Censorship(Illegal Content): As we have seen in the past with Napster and the pirate bay, lack of censorship will eventually lead to Illegal content over the network, effectively bringing the dark web to the surface. Possible solutions could be AI-powered protocols that learn over time and automatically detect Illegal content and take necessary actions. But in order for the network to be a democratic one, the protocol needs to governed by the users itself(thus introducing byzantine behavior) to decide if the content needs some action or not.
So, summing up Censorship is an issue that is different for different people, and it needs a more personalized approach rather than a central open. Filecoin’s job is to create a market place for data management, rather than coming up with censorship governing policy. So, this “personalized” censorship layer can be shifted to the applications, building on the filecoin.
Here we list some possible improvements in the filecoin protocol.
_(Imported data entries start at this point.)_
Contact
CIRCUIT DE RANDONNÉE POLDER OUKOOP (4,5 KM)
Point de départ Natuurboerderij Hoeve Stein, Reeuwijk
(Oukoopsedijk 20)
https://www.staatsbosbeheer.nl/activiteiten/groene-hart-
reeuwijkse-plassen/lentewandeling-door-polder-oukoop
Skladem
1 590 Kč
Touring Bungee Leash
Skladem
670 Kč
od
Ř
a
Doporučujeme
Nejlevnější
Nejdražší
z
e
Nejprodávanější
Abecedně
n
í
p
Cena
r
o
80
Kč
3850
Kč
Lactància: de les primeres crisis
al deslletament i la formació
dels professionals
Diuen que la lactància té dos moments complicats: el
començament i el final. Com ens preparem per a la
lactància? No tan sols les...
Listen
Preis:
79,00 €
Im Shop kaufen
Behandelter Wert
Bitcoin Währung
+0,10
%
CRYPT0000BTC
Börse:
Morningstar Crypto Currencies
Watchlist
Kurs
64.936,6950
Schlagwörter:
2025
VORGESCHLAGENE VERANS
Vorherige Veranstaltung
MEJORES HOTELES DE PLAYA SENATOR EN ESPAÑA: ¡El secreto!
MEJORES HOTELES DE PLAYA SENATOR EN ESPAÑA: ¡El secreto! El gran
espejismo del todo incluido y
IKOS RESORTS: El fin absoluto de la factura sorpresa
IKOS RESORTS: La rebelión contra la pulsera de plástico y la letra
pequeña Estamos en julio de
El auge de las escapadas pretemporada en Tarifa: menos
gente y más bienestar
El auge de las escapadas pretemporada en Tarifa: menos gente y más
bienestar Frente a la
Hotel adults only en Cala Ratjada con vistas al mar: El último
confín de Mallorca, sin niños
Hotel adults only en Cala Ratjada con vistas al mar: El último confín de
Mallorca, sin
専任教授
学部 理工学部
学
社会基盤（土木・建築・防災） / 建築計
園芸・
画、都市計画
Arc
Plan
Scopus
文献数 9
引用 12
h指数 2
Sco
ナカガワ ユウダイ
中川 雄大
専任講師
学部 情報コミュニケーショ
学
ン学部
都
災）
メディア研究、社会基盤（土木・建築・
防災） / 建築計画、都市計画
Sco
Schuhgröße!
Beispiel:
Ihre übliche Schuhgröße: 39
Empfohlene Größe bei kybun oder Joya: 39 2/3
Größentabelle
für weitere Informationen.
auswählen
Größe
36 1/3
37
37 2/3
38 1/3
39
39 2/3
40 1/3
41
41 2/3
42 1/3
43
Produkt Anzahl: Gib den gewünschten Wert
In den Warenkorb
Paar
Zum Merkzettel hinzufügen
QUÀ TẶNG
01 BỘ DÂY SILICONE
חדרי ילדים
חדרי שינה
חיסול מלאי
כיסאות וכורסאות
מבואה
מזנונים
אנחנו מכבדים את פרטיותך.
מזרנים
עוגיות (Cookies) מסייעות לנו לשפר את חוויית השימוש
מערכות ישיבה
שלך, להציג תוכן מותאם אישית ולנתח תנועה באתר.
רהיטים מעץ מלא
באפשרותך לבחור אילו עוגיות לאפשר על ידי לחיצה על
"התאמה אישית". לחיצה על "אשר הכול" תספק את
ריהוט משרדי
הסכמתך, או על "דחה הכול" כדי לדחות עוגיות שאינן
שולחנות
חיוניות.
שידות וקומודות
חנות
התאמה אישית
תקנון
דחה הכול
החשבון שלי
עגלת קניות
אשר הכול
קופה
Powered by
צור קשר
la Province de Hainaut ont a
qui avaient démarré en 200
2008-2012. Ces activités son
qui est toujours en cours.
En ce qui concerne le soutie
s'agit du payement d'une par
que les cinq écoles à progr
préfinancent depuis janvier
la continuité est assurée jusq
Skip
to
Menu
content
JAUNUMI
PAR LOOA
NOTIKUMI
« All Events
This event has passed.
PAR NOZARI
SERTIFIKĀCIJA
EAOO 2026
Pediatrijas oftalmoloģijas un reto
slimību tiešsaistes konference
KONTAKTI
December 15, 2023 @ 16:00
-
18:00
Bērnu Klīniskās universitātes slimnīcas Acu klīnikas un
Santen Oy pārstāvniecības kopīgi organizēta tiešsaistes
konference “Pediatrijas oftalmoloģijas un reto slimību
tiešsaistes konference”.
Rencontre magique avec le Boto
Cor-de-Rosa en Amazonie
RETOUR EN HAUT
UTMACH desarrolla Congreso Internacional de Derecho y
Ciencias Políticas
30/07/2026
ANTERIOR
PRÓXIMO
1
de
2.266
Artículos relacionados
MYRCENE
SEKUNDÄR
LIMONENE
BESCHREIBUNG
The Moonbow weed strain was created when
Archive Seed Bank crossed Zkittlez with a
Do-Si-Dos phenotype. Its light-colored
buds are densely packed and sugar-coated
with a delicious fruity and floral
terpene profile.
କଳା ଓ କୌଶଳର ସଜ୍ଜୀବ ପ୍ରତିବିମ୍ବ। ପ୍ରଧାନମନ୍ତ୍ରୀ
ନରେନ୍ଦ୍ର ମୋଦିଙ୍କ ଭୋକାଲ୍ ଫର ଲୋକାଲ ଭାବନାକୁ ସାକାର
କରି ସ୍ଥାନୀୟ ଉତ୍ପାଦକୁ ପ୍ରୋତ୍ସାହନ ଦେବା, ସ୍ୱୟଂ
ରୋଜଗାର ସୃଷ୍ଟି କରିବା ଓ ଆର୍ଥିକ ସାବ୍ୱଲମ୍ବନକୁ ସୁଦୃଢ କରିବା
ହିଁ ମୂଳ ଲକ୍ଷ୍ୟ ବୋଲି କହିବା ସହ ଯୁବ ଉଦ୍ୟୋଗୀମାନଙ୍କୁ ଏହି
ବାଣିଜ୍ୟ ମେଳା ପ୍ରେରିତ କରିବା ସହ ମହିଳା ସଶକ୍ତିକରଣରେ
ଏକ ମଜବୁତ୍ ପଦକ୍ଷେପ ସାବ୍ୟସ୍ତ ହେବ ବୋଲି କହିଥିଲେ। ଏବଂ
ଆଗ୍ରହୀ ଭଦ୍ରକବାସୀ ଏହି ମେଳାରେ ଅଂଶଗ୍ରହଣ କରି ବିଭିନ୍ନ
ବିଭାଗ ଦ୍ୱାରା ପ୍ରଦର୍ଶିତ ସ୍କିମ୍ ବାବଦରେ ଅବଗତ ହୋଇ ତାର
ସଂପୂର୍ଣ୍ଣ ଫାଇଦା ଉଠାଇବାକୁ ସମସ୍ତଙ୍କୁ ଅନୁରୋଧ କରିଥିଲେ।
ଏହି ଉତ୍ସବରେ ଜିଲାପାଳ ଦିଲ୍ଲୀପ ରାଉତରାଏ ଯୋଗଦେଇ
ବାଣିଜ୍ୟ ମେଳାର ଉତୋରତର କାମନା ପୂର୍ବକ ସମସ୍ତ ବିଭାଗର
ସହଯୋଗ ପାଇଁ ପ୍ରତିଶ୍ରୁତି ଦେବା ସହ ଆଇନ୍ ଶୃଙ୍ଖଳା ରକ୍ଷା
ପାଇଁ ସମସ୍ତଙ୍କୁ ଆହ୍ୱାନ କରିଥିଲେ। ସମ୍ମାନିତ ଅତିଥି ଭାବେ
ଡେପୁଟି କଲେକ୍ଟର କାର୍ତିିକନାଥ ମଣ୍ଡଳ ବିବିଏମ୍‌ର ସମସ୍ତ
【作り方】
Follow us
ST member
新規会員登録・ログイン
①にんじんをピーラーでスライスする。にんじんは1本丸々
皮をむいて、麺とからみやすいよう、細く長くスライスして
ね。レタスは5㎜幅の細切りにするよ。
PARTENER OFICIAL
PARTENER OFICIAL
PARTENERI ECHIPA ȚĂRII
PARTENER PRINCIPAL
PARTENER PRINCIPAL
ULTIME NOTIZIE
Tahor-LAFS Encryption Scheme: When adding value, the client first encrypts it (with a symmetric key), then splits it into segments of manageable sizes, and then erasure-encodes these for redundancy. So, for example, a “2-of-3” erasure-encoding means that the segment is split into a total of 3 pieces, but any 2 of them are enough to reconstruct the original (read more about ZFEC). These segments then become shares, which are stored on particular Storage nodes. Storage nodes are a data repository for shares; users do not rely on them for integrity or confidentiality of the data.
Ultimately, the encryption-key and some information to help find the right Storage nodes become part of the “capability string” (read more about the encoding process). The important point is that a capability string is both necessary and sufficient to retrieve a value from the Grid — the case where this will fail is when too many nodes have become unavailable (or gone offline) and you can no longer retrieve enough shares.
There are write-capabilities, read-capabilities and verify capabilities; one can be diminished into the “less authoritative” capabilities offline. That is, someone with a write-capability can turn it into a read-capability (without interacting with a server). A verify-capability can confirm the existence and integrity of value, but not decrypt the contents. It is possible to put both mutable and immutable values into the Grid; naturally, immutable values don’t have a write-capability at all.